Yasmim Cardozo

Personal information
- Full name: Yasmim Normanha Cardozo
- Date of birth: 10 October 2008 (age 17)
- Place of birth: Brazil
- Position: Midfielder

Team information
- Current team: Flamengo

Youth career
- 2024-2025: Paris Saint-Germain FC
- Flamengo

Senior career*
- Years: Team / Apps / (Gls)
- 0000–2024: Phranakorn FC
- 2026–: Flamengo / 1 / (0)

International career
- 2024: Brazil U17 / 1 / (0)
- 2026-: Portugal U18 / 2 / (0)

= Yasmim Cardozo =

Portuguese footballer (born 2008)

Yasmim Normanha Cardozo (born 10 October 2008) is a professional footballer who plays as a midfielder for Flamengo. Born in Brazil, she has represented Brazil and Portugal internationally at youth level.

==Early life==
Cardozo was born on 10 October 2008 in Brazil. The daughter of Brazilian footballer Douglas Rodrigues, she is the twin sister of Brazilian footballer Maycon Cardozo.

==Club career==
Cardozo started her career with Thai side Phranakorn FC. Following her stint there, she joined the youth academy of Brazilian side Flamengo and was promoted to the club's senior team in 2026.

==Style of play==
Cardozo plays as a midfielder.
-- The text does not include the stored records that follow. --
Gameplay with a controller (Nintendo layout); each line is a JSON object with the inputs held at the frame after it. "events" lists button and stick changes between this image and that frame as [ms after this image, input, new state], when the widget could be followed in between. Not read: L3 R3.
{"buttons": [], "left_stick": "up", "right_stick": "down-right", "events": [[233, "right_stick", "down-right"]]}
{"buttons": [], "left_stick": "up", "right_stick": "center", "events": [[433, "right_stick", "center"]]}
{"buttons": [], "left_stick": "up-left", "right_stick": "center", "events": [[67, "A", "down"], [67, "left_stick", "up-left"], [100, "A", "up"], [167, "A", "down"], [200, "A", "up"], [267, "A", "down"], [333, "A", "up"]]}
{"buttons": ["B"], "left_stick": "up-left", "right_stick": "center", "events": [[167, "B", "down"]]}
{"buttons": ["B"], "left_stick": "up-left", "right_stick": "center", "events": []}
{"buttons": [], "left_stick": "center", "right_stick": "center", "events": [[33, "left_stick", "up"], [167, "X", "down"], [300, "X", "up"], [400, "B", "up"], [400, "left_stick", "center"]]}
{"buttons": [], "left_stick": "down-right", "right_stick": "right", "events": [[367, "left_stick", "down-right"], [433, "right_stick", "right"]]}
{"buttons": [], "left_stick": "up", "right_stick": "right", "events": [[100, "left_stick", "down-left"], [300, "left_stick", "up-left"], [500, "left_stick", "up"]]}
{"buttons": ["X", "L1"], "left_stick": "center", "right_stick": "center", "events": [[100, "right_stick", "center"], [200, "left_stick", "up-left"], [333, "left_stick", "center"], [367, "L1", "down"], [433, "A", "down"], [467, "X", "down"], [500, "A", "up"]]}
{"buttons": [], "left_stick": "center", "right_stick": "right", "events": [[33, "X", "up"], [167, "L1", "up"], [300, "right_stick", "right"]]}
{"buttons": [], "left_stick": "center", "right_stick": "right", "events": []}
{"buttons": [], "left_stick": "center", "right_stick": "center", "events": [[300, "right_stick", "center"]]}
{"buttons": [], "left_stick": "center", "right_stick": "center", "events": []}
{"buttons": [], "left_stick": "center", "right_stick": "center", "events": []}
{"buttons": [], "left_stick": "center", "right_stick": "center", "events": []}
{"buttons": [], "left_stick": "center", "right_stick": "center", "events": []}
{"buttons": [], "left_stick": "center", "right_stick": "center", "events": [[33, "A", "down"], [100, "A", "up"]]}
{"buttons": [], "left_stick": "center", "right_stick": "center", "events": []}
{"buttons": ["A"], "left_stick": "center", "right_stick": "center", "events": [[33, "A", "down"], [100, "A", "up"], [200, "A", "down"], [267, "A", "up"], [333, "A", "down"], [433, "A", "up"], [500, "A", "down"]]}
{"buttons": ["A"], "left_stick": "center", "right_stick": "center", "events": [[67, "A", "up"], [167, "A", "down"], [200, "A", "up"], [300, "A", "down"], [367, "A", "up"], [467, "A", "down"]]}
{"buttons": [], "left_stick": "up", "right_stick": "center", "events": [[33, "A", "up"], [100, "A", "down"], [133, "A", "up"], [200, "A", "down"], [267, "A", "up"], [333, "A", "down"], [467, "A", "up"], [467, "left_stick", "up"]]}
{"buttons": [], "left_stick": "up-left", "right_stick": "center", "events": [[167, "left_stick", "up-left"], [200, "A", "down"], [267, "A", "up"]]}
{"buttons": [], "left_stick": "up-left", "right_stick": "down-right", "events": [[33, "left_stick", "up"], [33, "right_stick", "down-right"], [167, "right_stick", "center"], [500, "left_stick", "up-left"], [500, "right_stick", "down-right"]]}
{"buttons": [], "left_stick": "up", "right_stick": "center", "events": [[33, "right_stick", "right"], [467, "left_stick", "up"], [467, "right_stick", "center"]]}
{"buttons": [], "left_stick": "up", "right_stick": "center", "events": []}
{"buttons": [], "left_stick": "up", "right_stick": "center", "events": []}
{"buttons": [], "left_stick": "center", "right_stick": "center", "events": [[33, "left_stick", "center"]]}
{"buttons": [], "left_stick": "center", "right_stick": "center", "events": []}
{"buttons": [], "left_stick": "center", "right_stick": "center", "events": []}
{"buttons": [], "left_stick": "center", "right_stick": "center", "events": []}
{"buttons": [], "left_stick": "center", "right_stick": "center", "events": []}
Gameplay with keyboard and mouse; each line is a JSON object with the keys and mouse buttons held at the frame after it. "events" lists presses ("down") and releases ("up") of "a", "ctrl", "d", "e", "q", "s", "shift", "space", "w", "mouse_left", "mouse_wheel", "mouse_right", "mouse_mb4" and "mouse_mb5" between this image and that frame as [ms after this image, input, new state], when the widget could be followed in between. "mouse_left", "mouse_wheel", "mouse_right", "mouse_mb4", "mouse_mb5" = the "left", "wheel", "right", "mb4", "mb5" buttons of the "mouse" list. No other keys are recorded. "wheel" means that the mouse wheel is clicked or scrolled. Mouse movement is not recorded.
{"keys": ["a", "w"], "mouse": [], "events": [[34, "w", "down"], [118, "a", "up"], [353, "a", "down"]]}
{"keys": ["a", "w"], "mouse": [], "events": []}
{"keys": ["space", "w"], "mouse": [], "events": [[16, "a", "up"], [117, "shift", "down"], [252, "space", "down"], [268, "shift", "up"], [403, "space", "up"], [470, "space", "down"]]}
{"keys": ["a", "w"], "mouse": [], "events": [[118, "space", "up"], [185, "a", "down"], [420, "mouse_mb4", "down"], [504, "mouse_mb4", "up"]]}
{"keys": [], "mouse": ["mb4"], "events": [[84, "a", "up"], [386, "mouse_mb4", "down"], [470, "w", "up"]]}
Right-footed, she has received comparisons to Brazil international Formiga.

==International career==
Yasmim Cardozo represented Brazil at under-17 level.
She was selected for the 2024 FIFA U-17 Women's World Cup, but was replaced after sustaining an injury in training. She was playing for Paris Saint-Germain FC.

She then represented Portugal at the under-18 level in 2026 against Sweden, where she played two matches. In May 2026, she was called up again to the U18 team for two.